- [Exercise brief]: For this listing, report how many lines contain the string "skid", using only a number.

- [Given data]:

· · ·

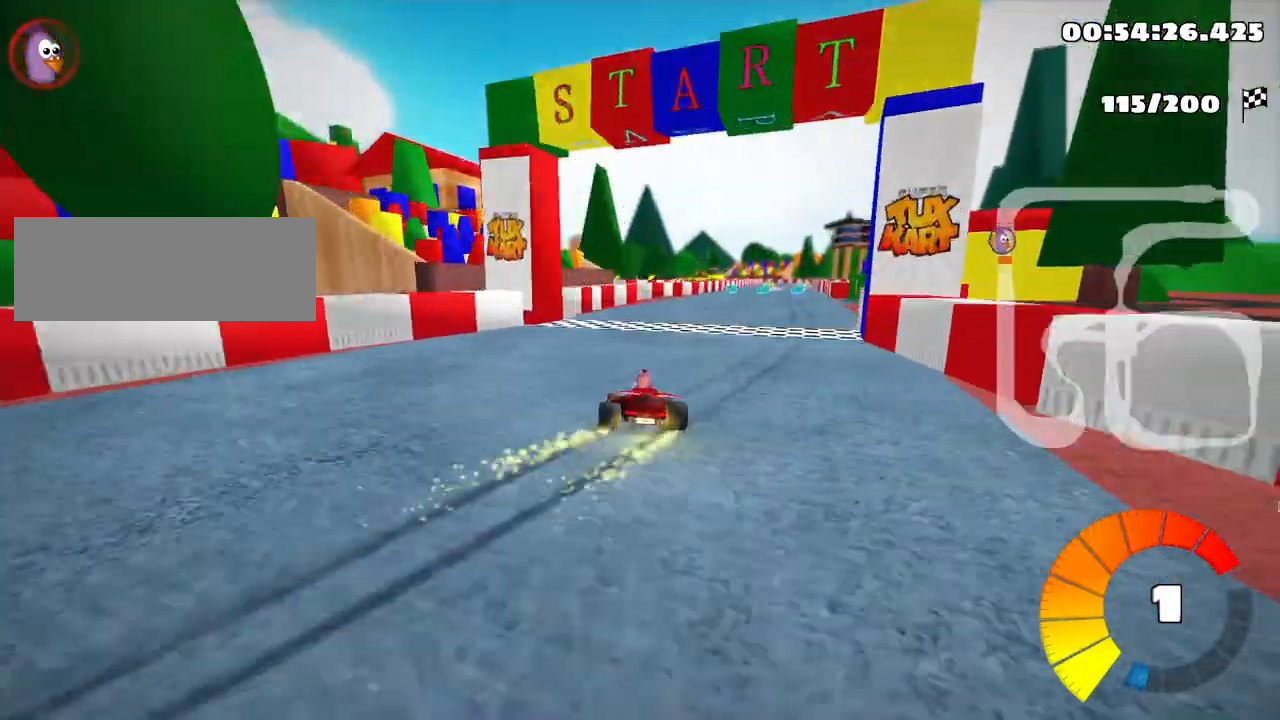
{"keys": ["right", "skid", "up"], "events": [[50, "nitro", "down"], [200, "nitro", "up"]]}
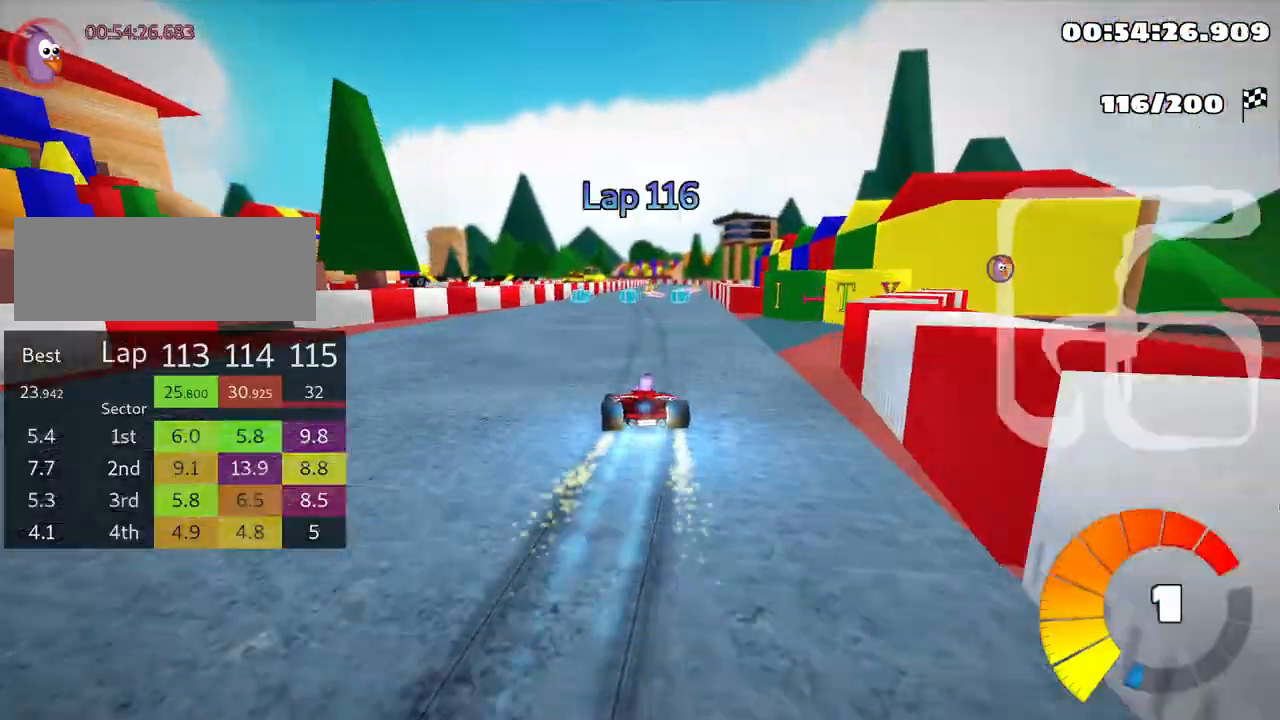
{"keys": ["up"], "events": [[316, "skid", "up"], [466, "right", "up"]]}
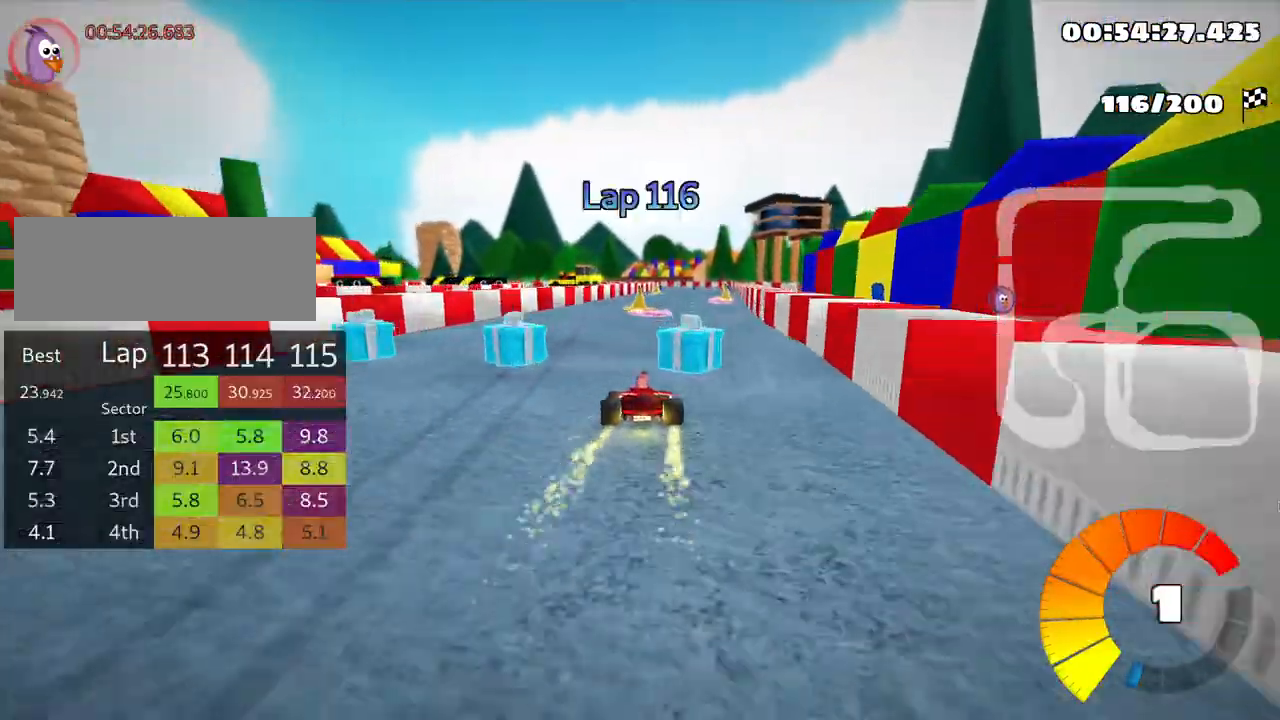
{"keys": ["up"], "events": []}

· · ·

- [Solved problem]: 2